List of tasks:
**A.** Retype the stretch from "At the same" through "recognizes the facts." in the text on the Child Tax Credit expansion.
**B.** In the text on the Child Tax Credit expansion, how much does the Advanced Monthly Child Tax Credit pay each month for younger children?

[[ Extract to read, beginning ]]

A permanent Child Tax Credit expansion will yield dividends to taxpayers
Wednesday, July 15, was a historic day for our country. For the first time, the United States joined our peer nations, sending tax relief to poor, working, and middle class families in the form of an Advanced Monthly Child Tax Credit: $250 per child, $300 for younger children, each month. Parents report buying diapers and food, paying for team uniforms, and having a little more certainty about making next month’s rent. The expanded Child Tax Credit expires after one year, but there is broad support among our colleagues to make this expansion permanent.
With the election of Joe Biden and Kamala Harris, alongside majorities in the House and the Senate, Congress stepped up by passing the historic American Rescue Plan less than 100 days into the new term. Shots in arms. Checks in pockets. America has begun to emerge from the shadows of the pandemic and related economic calamity. As President Biden reminds us, our job now is to “build back better” as we face simultaneous crises and need to make progress on each: the pandemic, economic inequality, racial inequity, and the climate crisis.
Congress is now faced with the challenge of meeting our urgent needs — needs that existed before the pandemic and needs that will continue long past the time when the pandemic subsides. As chairs of the House Appropriations Committee and House Budget Committee, we feel a particular responsibility to meet the moment in a responsible way for our budget — both fiscally and budgetarily.
At the same time, we face a ceiling on what we can pass in a bill that must receive majority support in both chambers before becoming law. Balancing the many necessary investments with the imposition of a budget constraint is often viewed as an almost intractable problem. Fortunately, in one of the most important areas there is good news, but only if Congress recognizes the facts.

[[ Extract to read, end ]]
[[ Data for review, beginning ]]

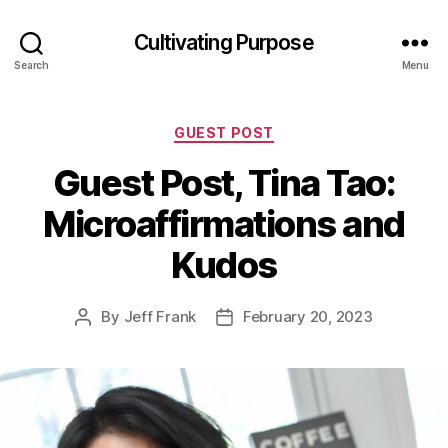
Cultivating Purpose
Search
Menu
Categories
GUEST POST
Guest Post, Tina Tao:
Microaffirmations and
Kudos
By
Jeff Frank
February 20, 2023
Post
Post
author
date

[[ Data for review, end ]]

Solved tasks:
**A.**
At the same time, we face a ceiling on what we can pass in a bill that must receive majority support in both chambers before becoming law. Balancing the many necessary investments with the imposition of a budget constraint is often viewed as an almost intractable problem. Fortunately, in one of the most important areas there is good news, but only if Congress recognizes the facts.

**B.** $300 per child each month.